Sorting out the indoor greenery

December 26, 2012 09:35 am
Our ground is finally frozen and the chilling winds of winter have arrived. 

Yet it was just a few weeks ago, in years past unheard of, that in the first week of December I found myself planting a few stray perennials into the deep soil of our new residence on the south end of this wide valley.  

Although previous digging two months ago had revealed a rich supply of garden and earthworms, they had all now dove to deeper regions leading me to understand the frozen soil we expect would soon arrive. The worms were right.

Dormant, leafless trees surround all of us now; evergreen buds are curled tight to await the lengthened days and warmth of spring. And as gardeners do, we wait patiently while perusing catalogs and scouring internet sites for ideas and inspiration. In the meantime, we bring in what’s outside to enjoy and delight not just our eyes but other senses as well. For who doesn’t delight in the rich aroma of pine or fir boughs once brought inside? The deep aroma and scent of warmed pitch is a gentle, soothing editorial for aromatherapy.  It’s a scent we all enjoy.

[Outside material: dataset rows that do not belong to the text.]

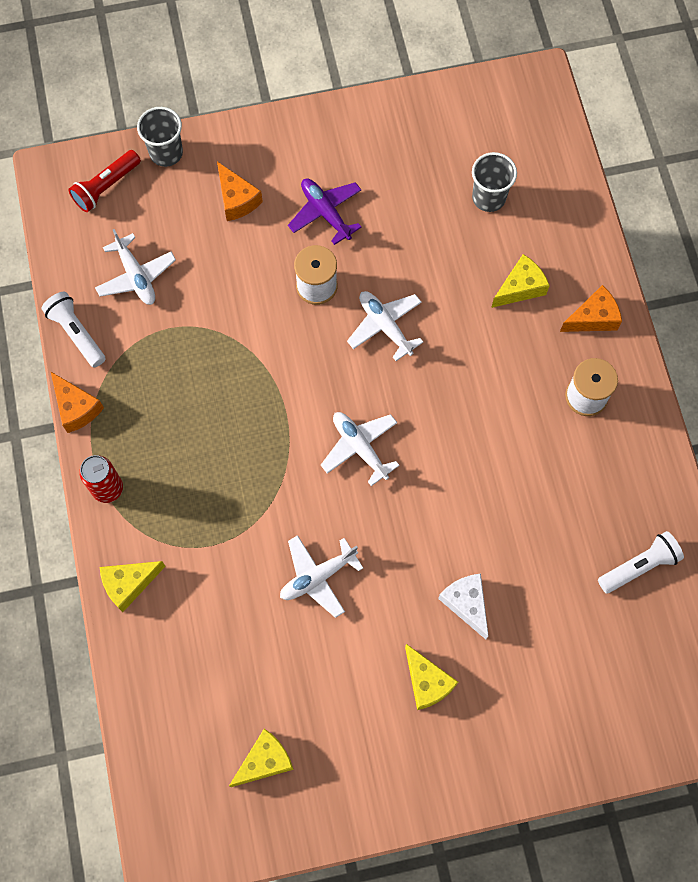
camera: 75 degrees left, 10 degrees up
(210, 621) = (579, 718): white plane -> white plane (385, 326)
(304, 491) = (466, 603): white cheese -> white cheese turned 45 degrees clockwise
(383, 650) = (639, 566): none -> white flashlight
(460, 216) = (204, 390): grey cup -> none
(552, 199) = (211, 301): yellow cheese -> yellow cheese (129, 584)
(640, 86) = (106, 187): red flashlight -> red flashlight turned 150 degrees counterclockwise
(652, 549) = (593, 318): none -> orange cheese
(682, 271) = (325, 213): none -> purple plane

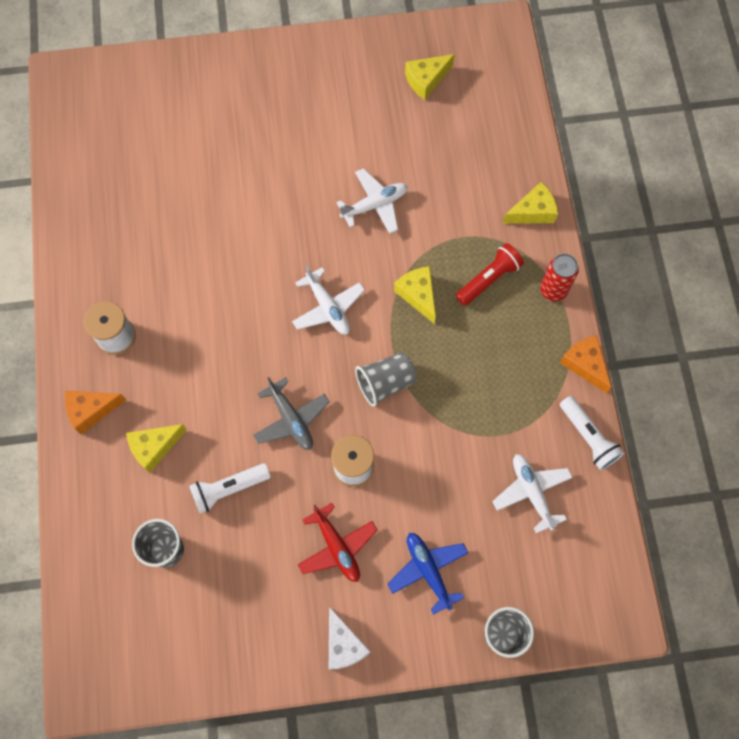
camera: 175 degrees left, 0 degrees up
(106, 187) = (565, 598): red flashlight -> red flashlight (489, 279)
(236, 199) = (428, 570): orange cheese -> blue plane
(290, 371) = (385, 383): none -> grey cup
(325, 213) = (337, 547): purple plane -> red plane
(385, 326) = (291, 419): white plane -> grey plane
(427, 682) = (295, 122): yellow cheese -> yellow cheese (418, 295)
(466, 603) = (254, 175): white cheese -> white cheese (343, 644)
(639, 566) = (106, 192): white flashlight -> white flashlight (228, 489)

A reader once asked if there were any easy tips for keeping greenery fresh once brought into an indoor heated area. The focus of her question was “easy”: What could she do to lengthen the “shelf-life” of her wreath without compromising the attached decorations? The first and most practical idea is to ask yourself how long ago was this greenery collected? Many retail outlets have had pre-made wreaths for sale for weeks. While beautiful and attractive, they are already dried out with some having been assembled over a month or more ago.

If your wreath is being placed on an exterior door, no maintenance is needed and the dried boughs will not present a safety hazard or become unduly unattractive through the following weeks.  For anything brought inside you need to think of the two most important aspects of living material: maintaining a fresh appearance, and safety.

To keep wreaths fresh looking, and to prevent needle or tip drop, spritzing them daily with a handheld mister is best and easiest. If you are making your own wreath, soaking the branches in a tub of water for at least an hour prior to assembly will not just make the stems more pliable but will keep them fresh-looking for several days. Even if you have made your own wreath, if you are hanging it indoors remember to mist it daily.

For trees brought into your home safety cannot be stressed enough.

They simply must be watered daily.  If you have wood heat, adding water both morning and evening will probably be necessary. If, after running your hand along a branch, the needles drop off readily, your tree is already too dry and extreme caution must be maintained. A simply spark can ignite a dried out tree in mere seconds. Don’t let this happen to you! Check and add water as frequently as necessary to keep your tree fresh and family safe. Adding an aspirin to the water is a time-tested remedy to help with absorption. If that isn’t handy for your particular circumstances, just keep the tree watered as best as you can. A six-foot tree with a three- to four-inch base can consume several cups of water daily; let it have as much as it wants!

Please be safe, warm, and enjoy the next few months of planning pleasure as we look forward to gar dening outdoors once again.